Einen Schritt voran Bayer - zum Glück nicht aus China

Stand: 01.12.2017, 08:35 Uhr

Der Pharma- und Agrarchemiekonzern Bayer hat eine wichtige Hürde bei der geplanten Übernahme des Glyphosat-Herstellers Monsanto genommen. Dabei hat die Herkunft offenbar eine wichtige Rolle gespielt.

Der Konzern aus Leverkusen hat nach eigenen Angaben bei der geplanten Übernahme von Monsanto voran. Der Ausschuss zur Überprüfung ausländischer Investitionen in den USA unter dem Aspekt möglicher nationaler Sicherheitsbedenken (CFIUS) habe keine Probleme mit dem Milliardengeschäft, teilte Bayer am Freitag in Leverkusen mit. Es geb keine ungelösten nationalen Sicherheitsbedenken bei Bayer.

Aixtron und Biotest kommen nicht durch

Damit hat das Gremium anders entschieden als bei ähnlichen Fällen deutscher Unternehmen.

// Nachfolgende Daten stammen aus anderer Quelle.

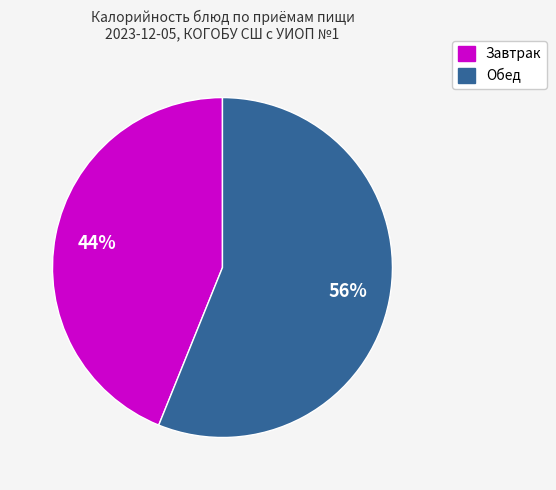

To the nearest percent, what is the average slice percentage?

50%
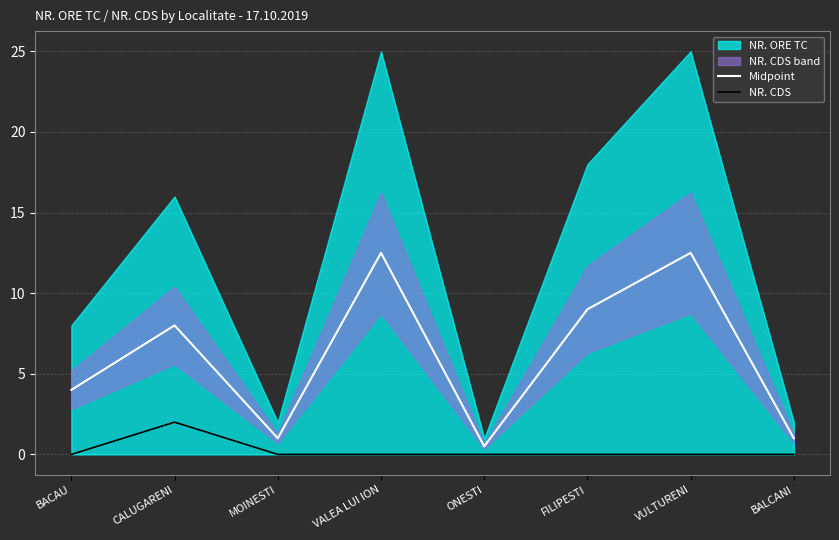

True or false: NR. CDS has a value of -1.1 at ONESTI.

False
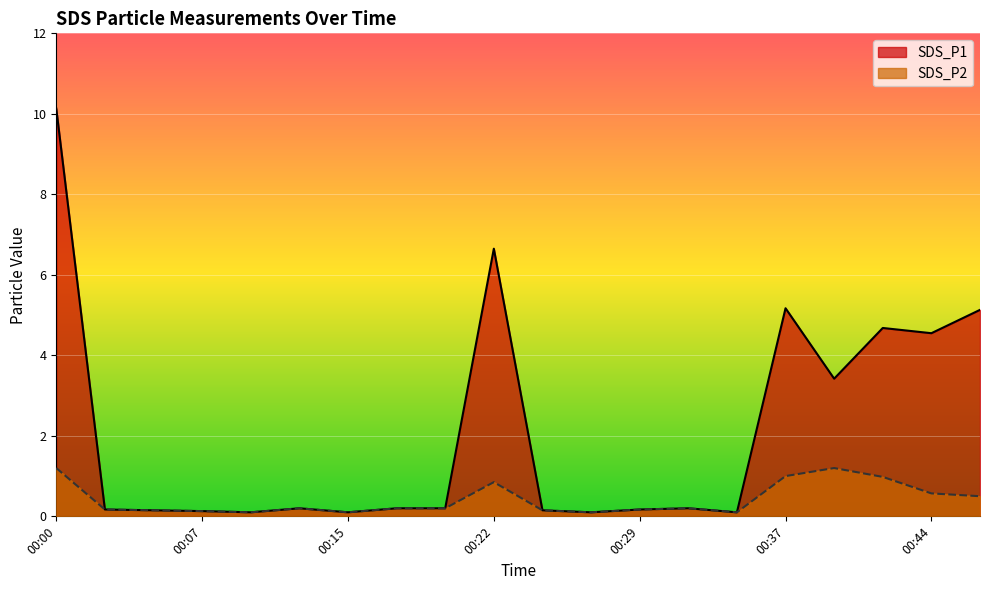

How many interior local valleys does the SDS_P1 series have?

6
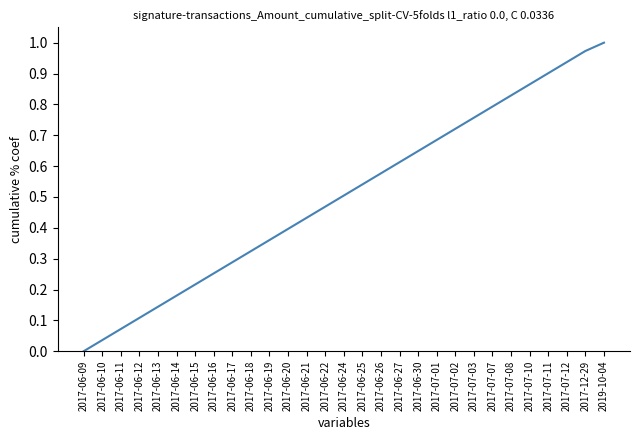

List the labels in order of value, largest first.

2019-10-04, 2017-12-29, 2017-07-12, 2017-07-11, 2017-07-10, 2017-07-08, 2017-07-07, 2017-07-03, 2017-07-02, 2017-07-01, 2017-06-30, 2017-06-27, 2017-06-26, 2017-06-25, 2017-06-24, 2017-06-22, 2017-06-21, 2017-06-20, 2017-06-19, 2017-06-18, 2017-06-17, 2017-06-16, 2017-06-15, 2017-06-14, 2017-06-13, 2017-06-12, 2017-06-11, 2017-06-10, 2017-06-09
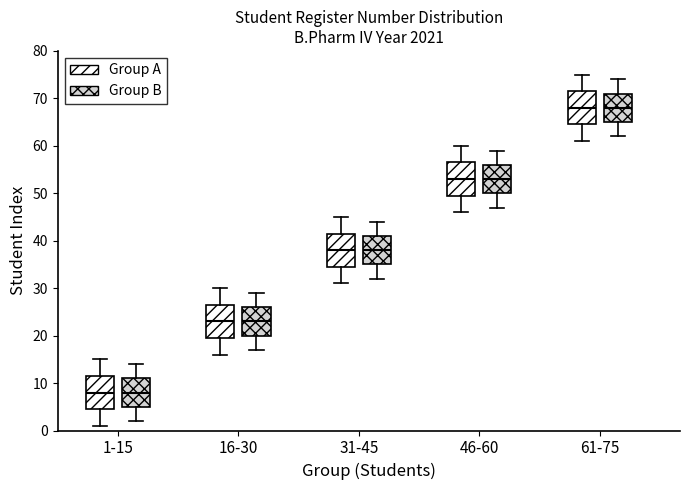

Where is the upper edge of the box for 1-15 (Group B) on the y-axis? The values are not printed on the chart, so give them approximately, as read against the axis.

11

So hatte der ehemalige US-Präsident Barack Obama kurz vor dem Ende seiner Amtszeit den Erwerb des US-Geschäfts von Aixtron durch das chinesische Konsortium Grand Chip Investment (GCI) wegen "Risiken für die nationale Sicherheit" der USA verhindert. Vorausgegangen war eine entsprechende Empfehlung eben der CFIUS. Hintergrund waren offenbar Befürchtungen, dass Aixtron-Produkte auch militärisch genutzt werden könnten.

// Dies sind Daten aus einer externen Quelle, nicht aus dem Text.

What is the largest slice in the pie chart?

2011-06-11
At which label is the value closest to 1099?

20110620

Ähnlich verlief auch der Fall der geplanten Übernahme der Biotest AG durch die chinesische Investmentgesellschaft Creat. Auch hier intervenierte die CFIUS.

Die mit 66 Milliarden Dollar bewertete Transaktion wollen Bayer und Monsanto Anfang 2018 abschließen. Dieses Ansinnen stößt bei einigen Wettbewerbsbehörden auf Bedenken. Sollte die Übernahme klappen, wäre sie die bisher größte durch einen deutschen Konzern im Ausland.